100% Student Engagement Series: Interning in TV in D.C.

University Relations - Communications
Sept. 16, 2014

The University of Arizona is committed to ensuring that every student integrates and applies learning via internships, jobs, research and other opportunities relevant to the real world. This is the second in a five-part UANews series detailing industry-related experiences UA students have completed.

Chelsea Hemphill, a UA journalism senior, served as a FOX 5 intern in Washington, D.C., working for the network covering news for the D.C. area and also the Maryland and Virginia region.

Hemphill was tasked with a broad range of responsibilities, including taking viewer calls, queuing news tips for the news desk, finding potential news stories and conducting interviews in the field. Read other articles in the series:

Q: What was it about the position that captured your interest? 

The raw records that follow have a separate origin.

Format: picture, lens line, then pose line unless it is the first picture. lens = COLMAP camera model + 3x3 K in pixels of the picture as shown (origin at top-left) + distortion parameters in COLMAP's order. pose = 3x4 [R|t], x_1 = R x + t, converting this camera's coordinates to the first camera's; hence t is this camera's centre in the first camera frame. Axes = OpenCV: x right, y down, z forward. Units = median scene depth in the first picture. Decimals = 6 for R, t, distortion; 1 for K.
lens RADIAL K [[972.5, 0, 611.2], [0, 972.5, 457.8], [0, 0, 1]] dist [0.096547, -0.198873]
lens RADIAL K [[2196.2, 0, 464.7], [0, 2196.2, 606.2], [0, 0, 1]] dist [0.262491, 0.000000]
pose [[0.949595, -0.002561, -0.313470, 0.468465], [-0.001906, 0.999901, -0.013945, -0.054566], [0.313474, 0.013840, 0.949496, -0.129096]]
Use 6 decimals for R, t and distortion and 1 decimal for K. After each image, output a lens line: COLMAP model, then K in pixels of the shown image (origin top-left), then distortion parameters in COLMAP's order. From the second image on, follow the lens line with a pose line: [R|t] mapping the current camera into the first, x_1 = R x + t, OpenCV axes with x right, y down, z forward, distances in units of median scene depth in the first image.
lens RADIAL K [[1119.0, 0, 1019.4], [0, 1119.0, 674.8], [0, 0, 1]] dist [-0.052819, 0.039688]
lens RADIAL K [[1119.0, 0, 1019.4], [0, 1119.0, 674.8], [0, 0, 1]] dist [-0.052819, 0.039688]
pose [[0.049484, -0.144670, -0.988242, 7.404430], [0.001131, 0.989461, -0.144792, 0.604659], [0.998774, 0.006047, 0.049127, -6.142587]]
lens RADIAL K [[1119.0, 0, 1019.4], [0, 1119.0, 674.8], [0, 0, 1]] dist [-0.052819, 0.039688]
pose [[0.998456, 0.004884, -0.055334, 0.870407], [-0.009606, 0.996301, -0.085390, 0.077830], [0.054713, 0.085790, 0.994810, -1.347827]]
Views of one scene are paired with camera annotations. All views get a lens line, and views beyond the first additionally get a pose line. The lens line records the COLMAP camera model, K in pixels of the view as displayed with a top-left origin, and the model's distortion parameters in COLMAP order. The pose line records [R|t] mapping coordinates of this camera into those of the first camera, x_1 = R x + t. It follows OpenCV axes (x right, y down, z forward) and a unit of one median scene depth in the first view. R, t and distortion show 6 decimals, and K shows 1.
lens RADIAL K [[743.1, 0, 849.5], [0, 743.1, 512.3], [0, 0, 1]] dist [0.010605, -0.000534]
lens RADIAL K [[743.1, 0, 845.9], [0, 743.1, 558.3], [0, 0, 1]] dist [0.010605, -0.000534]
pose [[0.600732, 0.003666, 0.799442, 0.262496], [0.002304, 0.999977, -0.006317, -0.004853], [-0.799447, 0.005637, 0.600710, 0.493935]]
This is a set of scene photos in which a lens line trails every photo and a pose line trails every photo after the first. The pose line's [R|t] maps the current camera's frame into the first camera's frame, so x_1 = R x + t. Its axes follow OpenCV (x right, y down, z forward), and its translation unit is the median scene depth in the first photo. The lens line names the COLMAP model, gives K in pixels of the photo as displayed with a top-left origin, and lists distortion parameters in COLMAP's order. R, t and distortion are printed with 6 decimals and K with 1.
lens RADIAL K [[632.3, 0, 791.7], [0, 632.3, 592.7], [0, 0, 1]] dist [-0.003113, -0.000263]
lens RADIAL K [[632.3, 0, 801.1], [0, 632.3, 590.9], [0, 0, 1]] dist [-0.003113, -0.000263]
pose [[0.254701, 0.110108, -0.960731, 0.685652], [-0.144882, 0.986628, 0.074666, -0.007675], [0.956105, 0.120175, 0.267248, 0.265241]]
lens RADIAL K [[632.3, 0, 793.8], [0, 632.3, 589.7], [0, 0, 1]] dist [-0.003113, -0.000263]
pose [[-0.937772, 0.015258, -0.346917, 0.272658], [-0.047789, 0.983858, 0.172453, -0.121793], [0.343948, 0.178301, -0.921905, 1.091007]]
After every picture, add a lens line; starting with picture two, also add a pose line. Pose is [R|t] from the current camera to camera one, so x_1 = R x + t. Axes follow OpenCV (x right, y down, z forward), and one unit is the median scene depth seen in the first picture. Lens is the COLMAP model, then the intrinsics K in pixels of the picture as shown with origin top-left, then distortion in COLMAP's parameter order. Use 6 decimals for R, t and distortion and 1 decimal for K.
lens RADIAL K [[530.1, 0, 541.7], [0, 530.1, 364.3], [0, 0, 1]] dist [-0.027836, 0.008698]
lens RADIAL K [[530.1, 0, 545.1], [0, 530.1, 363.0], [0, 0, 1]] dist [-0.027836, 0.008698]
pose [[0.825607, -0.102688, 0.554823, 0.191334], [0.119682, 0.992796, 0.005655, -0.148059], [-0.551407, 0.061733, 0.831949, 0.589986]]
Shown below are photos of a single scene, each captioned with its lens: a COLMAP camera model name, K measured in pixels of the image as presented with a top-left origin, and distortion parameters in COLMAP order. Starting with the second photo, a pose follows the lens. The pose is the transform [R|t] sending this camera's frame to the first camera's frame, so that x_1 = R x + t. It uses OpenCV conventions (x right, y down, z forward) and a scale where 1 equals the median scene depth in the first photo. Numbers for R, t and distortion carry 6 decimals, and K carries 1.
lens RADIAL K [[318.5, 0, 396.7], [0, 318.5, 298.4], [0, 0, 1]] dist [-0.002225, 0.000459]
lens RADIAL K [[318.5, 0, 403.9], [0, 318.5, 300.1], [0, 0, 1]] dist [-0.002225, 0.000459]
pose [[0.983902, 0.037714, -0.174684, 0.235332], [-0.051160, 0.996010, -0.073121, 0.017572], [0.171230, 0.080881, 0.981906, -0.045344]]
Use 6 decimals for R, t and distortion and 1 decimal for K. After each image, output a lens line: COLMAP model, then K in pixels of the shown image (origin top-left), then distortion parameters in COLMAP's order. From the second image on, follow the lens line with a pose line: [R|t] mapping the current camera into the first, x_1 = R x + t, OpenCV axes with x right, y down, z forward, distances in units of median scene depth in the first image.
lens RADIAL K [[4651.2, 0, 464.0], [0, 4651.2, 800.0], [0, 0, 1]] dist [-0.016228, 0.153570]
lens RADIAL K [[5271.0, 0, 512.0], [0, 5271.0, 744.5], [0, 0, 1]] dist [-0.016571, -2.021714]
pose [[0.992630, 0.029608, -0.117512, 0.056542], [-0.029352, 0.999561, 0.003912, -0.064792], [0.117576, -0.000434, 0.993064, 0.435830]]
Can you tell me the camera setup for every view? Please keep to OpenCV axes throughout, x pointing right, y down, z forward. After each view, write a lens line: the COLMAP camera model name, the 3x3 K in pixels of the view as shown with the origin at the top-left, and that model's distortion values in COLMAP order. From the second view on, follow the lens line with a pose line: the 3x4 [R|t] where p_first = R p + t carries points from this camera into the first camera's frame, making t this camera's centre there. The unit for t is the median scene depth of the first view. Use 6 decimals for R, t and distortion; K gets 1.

A: Working as an intern at FOX 5 was a dream come true because I was able to get hands-on experience going out in the field and I was able to work alongside reporters, which is a special treat. They kept it completely honest about how the news industry is. There was an ongoing joke almost every employee would say: "FOX is where you go to die." I first thought this was an insult, but it was actually a term of endearment because people who work for FOX usually stay there until they retire. They do it for all the right reasons, especially because it is a top-20 market. I also was excited for the challenge to show my supervisors that I could be of assistance to them.

Q: What did you learn during your experience? 

A: This was an interesting job because I never knew how essential the viewer was in finding original stories to cover. I also would call to schedule interviews for future stories, go out in the field to get interviews, help assist photo shoots and help escort guest appearances. Then, above all else, it was my duty to get good practice working on standups and putting together packages. Also, the main thing I learned was that anchors and reporters go with the flow. They never know when some aspect of the show is going to malfunction. And because it is all live, they really are winging it almost every time they go on air. 

Q: How do you envision that your summer internship will help you, academically and professionally? 

A: As an intern, it's hard to come into the newsroom without a set plan of what you would like to accomplish. But if you show your determination early on, the news desk editor and reporters will give you stories to help them with. And that's where the real fun begins. This internship has definitely prepared me for my broadcast journalism classes. What I was taught at the station are some of the things I will be learning this next semester. On a professional level, it helps with networking.